Once you hear about Jesus going to Galilee after he is raised from the dead, we remember that the first chapters of the Gospel are in Galilee and we are to hear a cue to return to the beginning. We are to go back and find out everything we missed, this time with 'the secret' revealed.
What do we see when we read the Gospel of Mark again, this time with post-resurrection eyes? We see Jesus healing and teaching and casting out demons, but always misunderstood, even by those closest to him. The whole story of Jesus, in Mark’s account of it, becomes a resurrection appearance.
What we see is a God who surprises us at every turn in the road, a God whose power is expressed finally in human weakness and frailty. Who’s story is not of a God outside of human experience but of a God who is in the nitty-gritty of human life.
Jesus, as portrayed through the literature of Mark, wants people to discover who he is and to find the meaning of his presence and the nearness of the God’s kingdom for themselves. Mark leaves it up to us to decide for ourselves about the end of the story...to become ourselves a part of the story of the resurrection...and through us the world will experience the appearance of the resurrected Christ in our world.

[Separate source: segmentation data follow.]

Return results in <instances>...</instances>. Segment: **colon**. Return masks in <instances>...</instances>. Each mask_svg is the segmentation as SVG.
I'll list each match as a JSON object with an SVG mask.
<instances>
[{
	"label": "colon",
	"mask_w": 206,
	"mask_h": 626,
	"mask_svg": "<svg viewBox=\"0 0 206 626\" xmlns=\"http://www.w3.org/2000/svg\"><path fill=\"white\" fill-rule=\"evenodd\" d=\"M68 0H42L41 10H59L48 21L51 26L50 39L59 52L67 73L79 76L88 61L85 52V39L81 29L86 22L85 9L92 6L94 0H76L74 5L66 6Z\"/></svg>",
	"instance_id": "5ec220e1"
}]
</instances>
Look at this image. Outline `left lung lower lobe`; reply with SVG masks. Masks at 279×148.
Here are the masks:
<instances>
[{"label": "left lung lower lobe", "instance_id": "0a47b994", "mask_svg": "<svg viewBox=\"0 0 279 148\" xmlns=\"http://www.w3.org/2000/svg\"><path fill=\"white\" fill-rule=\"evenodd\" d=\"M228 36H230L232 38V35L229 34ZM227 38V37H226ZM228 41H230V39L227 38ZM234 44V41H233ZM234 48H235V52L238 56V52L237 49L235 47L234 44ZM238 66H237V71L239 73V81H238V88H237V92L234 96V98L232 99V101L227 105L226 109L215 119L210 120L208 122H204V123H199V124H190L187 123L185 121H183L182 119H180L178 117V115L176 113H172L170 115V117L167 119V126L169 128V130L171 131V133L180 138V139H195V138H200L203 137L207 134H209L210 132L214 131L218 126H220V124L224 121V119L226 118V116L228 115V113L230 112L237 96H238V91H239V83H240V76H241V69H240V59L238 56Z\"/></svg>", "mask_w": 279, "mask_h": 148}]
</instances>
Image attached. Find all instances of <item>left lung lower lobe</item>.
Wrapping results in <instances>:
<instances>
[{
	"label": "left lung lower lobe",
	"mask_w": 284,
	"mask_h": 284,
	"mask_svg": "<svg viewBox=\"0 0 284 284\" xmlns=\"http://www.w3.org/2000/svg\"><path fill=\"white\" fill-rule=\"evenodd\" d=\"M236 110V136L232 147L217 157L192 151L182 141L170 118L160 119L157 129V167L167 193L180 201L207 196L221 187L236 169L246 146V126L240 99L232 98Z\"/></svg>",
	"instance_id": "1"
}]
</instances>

When I heard that Garrison Keillor monologue, I had to decide on the ending for myself. That is kind of the way Easter is, except that Easter is not just a story about Jesus and some followers who lived 2000 years ago. It is a story that speaks to us personally. The young man told the women at the tomb, “Tell his disciples…that he is going ahead of you to Galilee.” Who are his disciples? That would be us. You and me. Jesus is going in two places: "ahead of you" and "to Galilee". Jesus is waiting to meet us in the future. And where was Galilee? For Jesus, Galilee was home. Going to Galilee meant going back home. Back to the ordinary. Back to the everyday. Back to real life...into the hardship and hope of life. As we go into the suffering and care of others we incarnate for them the life of the Resurrected Christ. For us, we are called to where we live but also called to find him in the future ahead. As the young man at the tomb said: "he is going ahead of you to Galilee.”
Without hearing his call to join in the story of redemption, in the living of the resurrected life, involved in the suffering and hope of the world, we will miss the power of the Easter message.
Perhaps this invitation means that you are called to become more deeply connected to the story and call of Jesus. Perhaps it means coming home again to him and to his family, the church, to learn what true discipleship means in this world and how Jesus wants us to be living examples of resurrection hope. Perhaps it means that we are to cast off our anxiety and fear of the future and look instead forward, live creatively into the future, expecting Christ to meet us.
The story of Easter continues as we experience the risen Christ in our everyday lives, without this connection to Christ the power of Easter is missing in our lives and in our faith.
The joy of Easter is that Christ lives and Christ brings us new life, even in the face of death. And the story of God’s new life continues in our lives, even today. With God’s help, we continue to write the story.
The Lord is risen! (And God's Children Said: "The Lord is risen indeed. Alleluia!") Amen.